La Isla de la Felicidad, Per Daniel Amadeus Atterbom

[Lycksalighetens ö]. Cuento dramático del poeta romántico sueco Per Daniel Amadeus Atterbom (1790-1855) publicado entre 1824 y 1827. El modelo de esta obra fueron las historias de Tieck, el cual sufrió la influen­cia de Cario Gozzi, pero no faltan tampoco reminiscencias shakespearianas. El tema de esta narración deriva en su mayor parte de libros populares suecos de mediados del si­glo XVIII, que eran a su vez traducciones de una historia fabulosa incluida en una novela de Mme. d’Aulnoy, Histoire d’Hippolyte comte de Douglas (1690). En varios lu­gares es evidente la influencia del danés Oehlenschláger y más aún la de un gran poeta muy querido de los románticos, Tasso.

Durante una cacería de osos, Astolfo, joven rey de un país hiperbóreo, se pierde y va a parar a la gruta de los vientos, donde es acogido por la viejísima madre de éstos, Anemotis. Entre los vientos, el juvenil y de­licado Céfiro habla de Felisa, la reina de la isla de la felicidad, en la cual Astolfo reconoce al ideal de sus sueños. Céfiro con­duce al rey a la isla. En ella vive la prin­cesa Svanvit (Blancocisne) esperando vana­mente a Astolfo al que ama secretamente; durante una fiesta, después que Felisa ha contado un sueño sobre el ave Fénix, As­tolfo, dejando caer el manto que lo hace invisible, se presenta ante ella. Tomado por el ave Fénix, Astolfo se gana inmediata­mente el amor de Felisa, que le promete eterna juventud a condición que se quede con ella. Así pues, los eternos enamorados gozan de un amor perfecto durante tres siglos hasta que Astolfo, añorando una vida más laboriosa, obtiene el permiso de volver por poco tiempo a su patria sobre un ca­ballo alado del cual, empero, no puede ba­jar, so pena de perderse, antes de llegar a su nativo país hiperbóreo. Llegado a su pa­tria, Astolfo, como primera providencia, encuentra a un viejo cantor ciego, Florio, que le canta la balada de Astolfo y de Svanvit. Luego observa la república hiper­bórea en que se ha transformado su antiguo reino, y los demagogos que ocupan el go­bierno, de los cuales hace una ridícula cari­catura. La tentativa que Astolfo lleva a cabo de levantar la patria de su abyección presente, fracasa y es declarado fuera de la ley.

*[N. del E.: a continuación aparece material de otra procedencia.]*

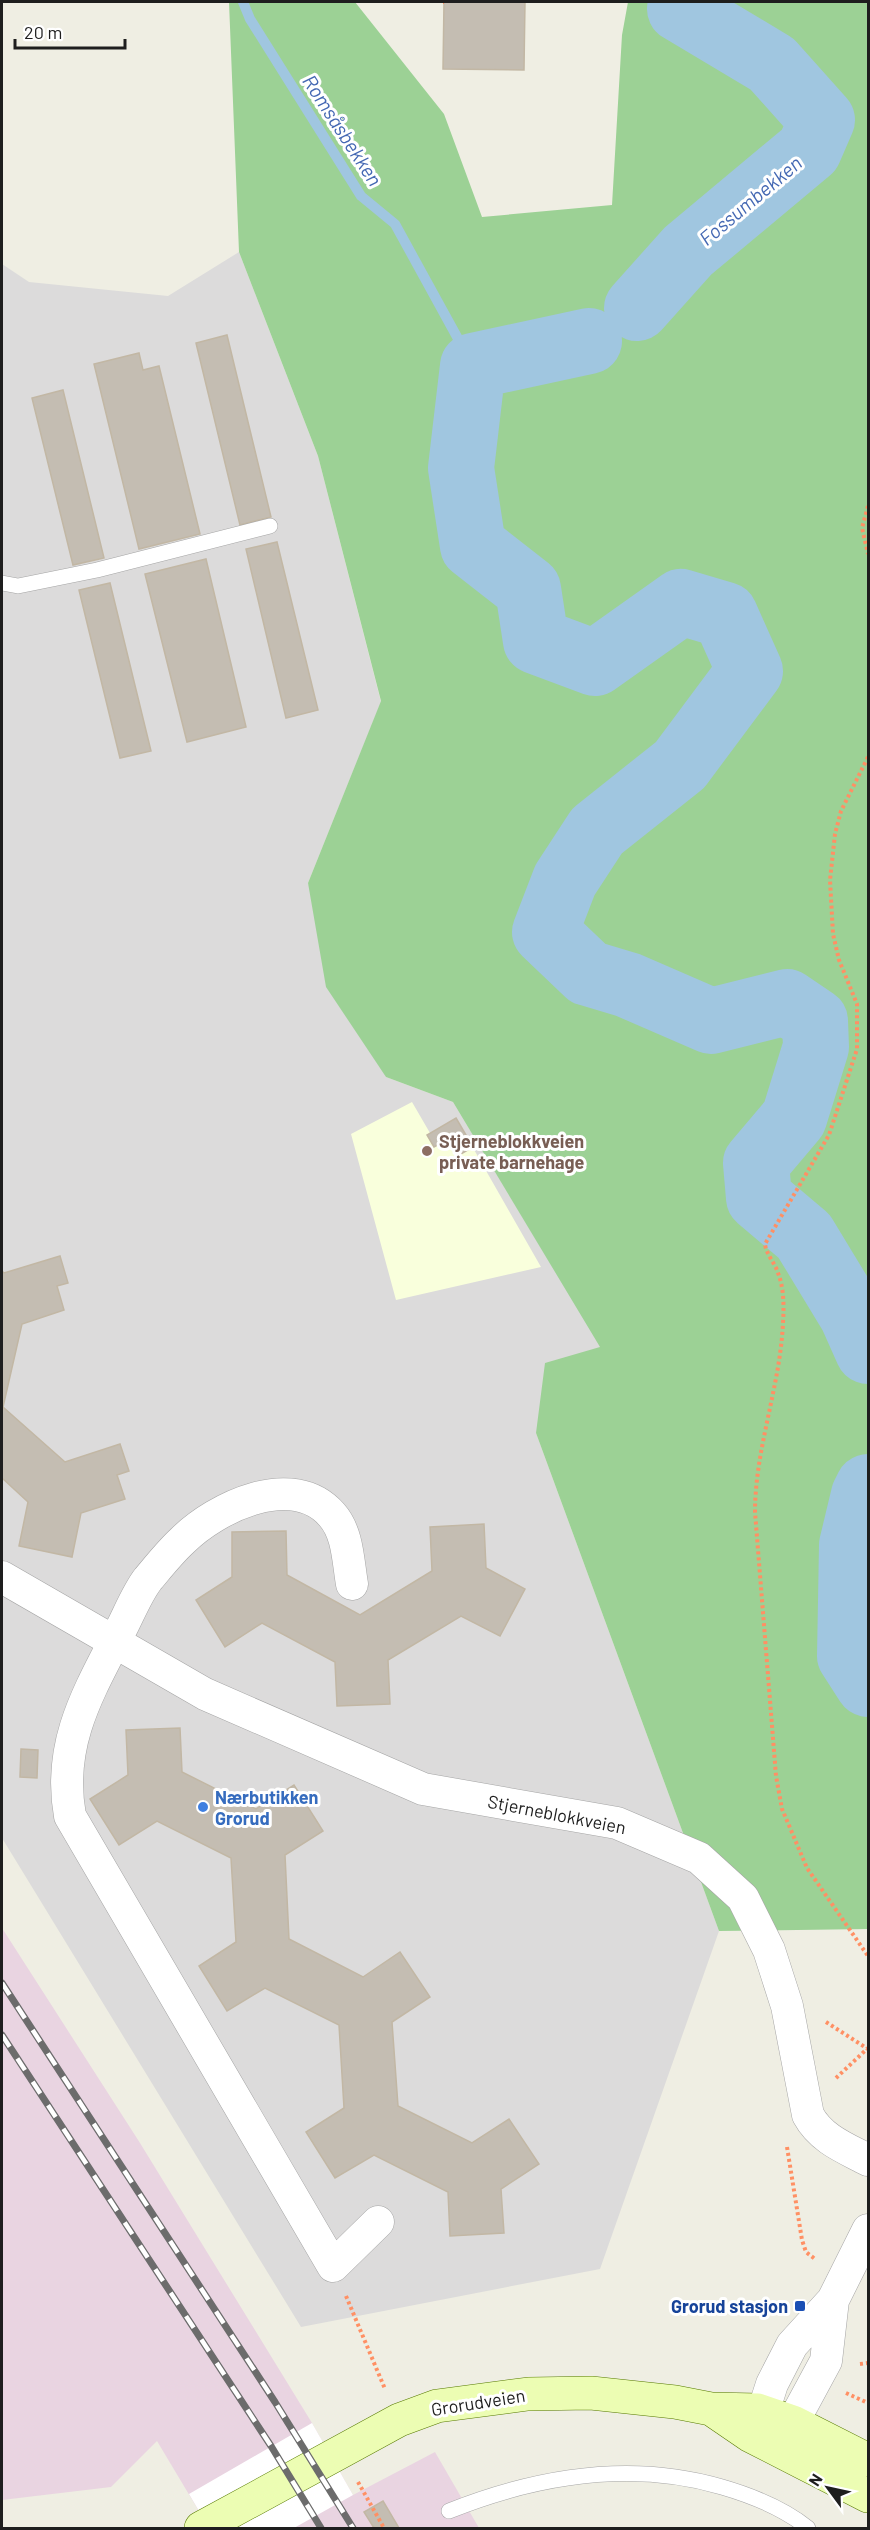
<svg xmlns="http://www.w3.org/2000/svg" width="870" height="2530" viewBox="0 0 870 2530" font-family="Barlow,sans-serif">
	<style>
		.residential { fill: #dcdbdb }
		.industrial { fill: #e9d4e1 }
		.education { fill: #f9ffdc }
		.forest { fill: #9cd195 }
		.pier { fill: #fff }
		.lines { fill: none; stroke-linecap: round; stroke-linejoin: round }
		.stream { stroke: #a0c6e0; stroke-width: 10 }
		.river { stroke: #a0c6e0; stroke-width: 66 }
		.building { fill: #c4bdb2; stroke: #c2b7a4; stroke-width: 1.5 }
		.service-casing { stroke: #a5a5a5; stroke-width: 16 }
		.minor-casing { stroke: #a5a5a5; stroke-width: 33 }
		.secondary-casing { stroke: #567900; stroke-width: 34 }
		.path { stroke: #ff9064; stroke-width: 4; stroke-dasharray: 3 3; stroke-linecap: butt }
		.service { stroke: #fff; stroke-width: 15 }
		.minor { stroke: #fff; stroke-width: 32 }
		.secondary { stroke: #ecfdb3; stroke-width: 33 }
		.rail-casing { stroke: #6c6c6c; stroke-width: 7 }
		.rail { stroke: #fff; stroke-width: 4.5; stroke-dasharray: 14; stroke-linecap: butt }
		.education-dot { fill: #8d6e63; stroke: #fff; stroke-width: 2 }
		.shop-dot { fill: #3f7fe0; stroke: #fff; stroke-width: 2 }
		.transit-dot { fill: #1a4fb4; stroke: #fff; stroke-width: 2 }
		.labels { text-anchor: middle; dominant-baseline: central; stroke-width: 6; stroke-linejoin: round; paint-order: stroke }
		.education-label { font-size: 18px; font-weight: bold; fill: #785e54; stroke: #fff; text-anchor: start }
		.shop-label { font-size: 18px; font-weight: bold; fill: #366cbe; stroke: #fff; text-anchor: start }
		.street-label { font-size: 18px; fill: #1e1e1e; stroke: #fff }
		.transit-label { font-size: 18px; font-weight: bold; fill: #164399; stroke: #fff; text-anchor: end }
		.water-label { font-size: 20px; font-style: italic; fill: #4468b3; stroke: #fff }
	</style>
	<rect width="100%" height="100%" fill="#efeee3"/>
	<path class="residential" d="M239,252L318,456L381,702L308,883L386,1077L453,1102L601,1347L536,1433L719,1931L600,2269L301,2327L2,1838V264L29,282L168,296Z"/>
	<path class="industrial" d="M2,1928L140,2143L312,2423L353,2495L435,2452L479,2528H209L157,2441L111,2487L2,2500Z"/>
	<path class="education" d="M412,1102L430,1133L456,1118L541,1267L396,1300L351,1134Z"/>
	<path class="forest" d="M229,2H355L444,114L482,217L612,205L622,35L628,2H868V1929L719,1931L536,1433L545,1363L600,1347L453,1102L386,1077L326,987L308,883L381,701L318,456L239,252Z"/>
	<path class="pier" d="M312,2423L353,2495L294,2528H209L189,2494Z"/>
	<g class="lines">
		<path class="stream" d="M243,2L250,19L361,196L395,224L473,366"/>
		<path class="river" d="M637,308L688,251L809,150L822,120L772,64L680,9L681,2
			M589,341L473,366L461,468L473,546L528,589L536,641L595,663L681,602L725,615L750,671L680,765L597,831L565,880L545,932L588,973L628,985L711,1021L787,1002L815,1021L816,1047L794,1118L756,1163L759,1198L804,1236L852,1315L868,1351
			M868,1487L864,1495L852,1545L850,1656L868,1684"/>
	</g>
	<path class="building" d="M444,2H525L524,70L443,69Z
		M227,335L271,517L240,525L196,343Z
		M139,353L143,370L159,366L200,534L139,549L94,364Z
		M63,390L104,558L73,565L32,398Z
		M277,542L318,710L286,718L246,549Z
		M206,559L246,727L187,742L145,574Z
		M110,583L151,751L120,758L79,590Z
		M456,1118L473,1147L461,1154L452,1137L434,1147L427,1135Z
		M60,1256L68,1283L57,1286L64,1310L22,1324L3,1407L65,1462L120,1444L129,1471L117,1475L125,1499L81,1513L72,1557L19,1546L28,1502L2,1478V1271L4,1273Z
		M484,1524L486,1568L525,1589L500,1636L461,1616L388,1660L390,1704L337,1706L335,1662L262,1623L225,1647L196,1600L232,1577V1532L286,1531L287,1575L360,1615L432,1571L430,1527Z
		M180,1728L182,1772L256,1809L294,1785L323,1831L285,1855L289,1939L363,1977L400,1952L430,1997L392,2022L398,2106L472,2143L509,2119L539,2164L501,2189L504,2233L450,2236L448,2192L374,2155L335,2178L306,2132L344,2108L339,2025L265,1988L227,2011L199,1966L236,1942L231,1858L157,1821L119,1845L90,1799L128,1775L126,1730Z
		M21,1749L38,1750L37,1778L20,1777Z
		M383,2501L399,2528H374L364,2512Z"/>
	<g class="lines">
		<defs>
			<path id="service" d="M2,583L18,586L97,570L270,526
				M449,2511C537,2476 630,2460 722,2487C753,2496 783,2508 808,2528"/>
			<path id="minor" d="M2,1577L205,1694L423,1789L617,1823L699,1858L743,1898L769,1950L787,2006L808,2115C821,2139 845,2148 868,2160
				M352,1584C348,1561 348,1533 332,1515C293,1470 216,1507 182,1541C170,1552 159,1566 148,1579C137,1593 129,1614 120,1631C88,1693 57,1744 70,1816L333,2266L378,2222
				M833,2300L826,2361L793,2422L783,2434L766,2443L763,2412L772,2384L792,2345L833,2300L868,2230"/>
			<path id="secondary" d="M711,2409L749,2435L868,2496
				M201,2528L399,2420L437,2406L528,2394L591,2393L675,2402L711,2409L758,2410L793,2422L868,2460"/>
		</defs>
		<use href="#service" class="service-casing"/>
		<use href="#minor" class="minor-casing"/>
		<use href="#secondary" class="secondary-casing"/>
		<path class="path" d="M443,2H444
			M868,506L862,528L868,554
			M868,757L841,811L835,834L830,880L833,934L839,960L857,1004V1049L829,1135L765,1244C766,1254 775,1263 778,1273C784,1288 784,1306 783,1323C780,1387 755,1449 755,1512L776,1776L782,1809L807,1868L868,1956
			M826,2022L868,2049
			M836,2078L868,2048
			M787,2147L802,2240L806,2252L815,2259
			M346,2296L385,2389
			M860,2364L868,2363
			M846,2393L868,2403
			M358,2482L384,2528"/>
		<use href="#service" class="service"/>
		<use href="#minor" class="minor"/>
		<use href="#secondary" class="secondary"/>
		<defs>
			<path id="rail" d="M2,1983L275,2402L353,2528
				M2,2035L271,2446L321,2528"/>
		</defs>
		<use href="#rail" class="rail-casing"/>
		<use href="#rail" class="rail"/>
	</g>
	<circle class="education-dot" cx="427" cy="1151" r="6"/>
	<circle class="shop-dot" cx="203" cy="1807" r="6"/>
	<rect class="transit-dot" x="794" y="2300" width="12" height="12" rx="3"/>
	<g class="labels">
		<g class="education-label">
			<text x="439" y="1141">Stjerneblokkveien<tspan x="439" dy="21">private barnehage</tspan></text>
		</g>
		<g class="shop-label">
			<text x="215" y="1797">Nærbutikken<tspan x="215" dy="21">Grorud</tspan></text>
		</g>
		<g class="street-label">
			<text transform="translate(557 1814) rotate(11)">Stjerneblokkveien</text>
			<text transform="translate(478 2402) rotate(-9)">Grorudveien</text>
		</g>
		<g class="transit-label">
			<text x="788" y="2306">Grorud stasjon</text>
		</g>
		<g class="water-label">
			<text transform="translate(343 130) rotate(57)">Romsåsbekken</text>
			<text transform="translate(750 200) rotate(-40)">Fossumbekken</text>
		</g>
	</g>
	<rect width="870" height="2530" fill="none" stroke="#1e1e1e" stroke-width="6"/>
	<g transform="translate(828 2488) rotate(303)" stroke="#ffffff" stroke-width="4.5" paint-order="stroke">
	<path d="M0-4.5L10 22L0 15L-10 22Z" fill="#1e1e1e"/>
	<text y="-9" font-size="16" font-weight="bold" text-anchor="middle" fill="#1e1e1e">N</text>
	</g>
	<path d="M15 39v9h110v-9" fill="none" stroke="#1e1e1e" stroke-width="3"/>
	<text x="24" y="39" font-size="18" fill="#1e1e1e" stroke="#ffffff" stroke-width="4.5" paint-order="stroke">20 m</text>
</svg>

No le queda más que volver junto a Felisa; pero antes de ponerse en camino quiere despedirse de Florio que lo conduce a un pequeño cementerio. Allí, de pronto, se oye un canto acompañado del son de un arpa, un canto que viene de ultratumba y habla del amor que vive aún más allá de la muerte. En el camino de regreso, Astolfo oye la voz quejumbrosa de un viejo que pide ayuda. Olvidando la prohibición, baja del caballo y le da la mano. Pero la mano del viejo está helada: es el Tiempo que ha conseguido aferrarle, y Astolfo muere recor­dando a Felisa junto a la cual el instante era eternidad. Céfiro lleva su cadáver a la Isla. Felisa llora a su perdido amante y se despide de las ninfas para quedarse junto al cuerpo de Astolfo. Luego el rayo incen­dia el palacio de Felisa; el Tiempo aparece sobre las llamas. En el cielo brilla una gran cruz hecha de estrellas; un coro de estre­llas invitan a Felisa a elevarse, ahora que la felicidad terrenal se ha desvanecido, hacia la beatitud celestial.

Por los numerosos ele­mentos derivados de la poesía del Renaci­miento, especialmente la italiana, por su difuso sentimentalismo, por el predominio de lo decorativo, la Isla de la felicidad es uno de los últimos ejemplos de un género que debe su origen a ciertas obras o frag­mentos de obras de Tasso y de Shakespeare, y se hermana, de una manera más próxima, al estilo agradable pero superficial de Wieland. Pero en otras cosas Atterbom es más estrictamente un romántico a la manera alemana, ya sea por la finura de su dibujo, que tiende al arabesco, ya sea por la mís­tica simbología que dejar transparentar, o bien por el violento contraste entre la ma­nera ligera, fantástica y sentimental del conjunto y ciertos fragmentos de un realis­mo extremadamente apoético. En estos y en la grosera caricatura de los ideales «ilus­trados» y de personajes e instituciones de la Revolución francesa, se revela el místico y el oscurantista que repetía en Suecia las ideas y reanudaba las polémicas de un de­terminado círculo de místicos románticos y de alemanes acentuadamente retrógrados.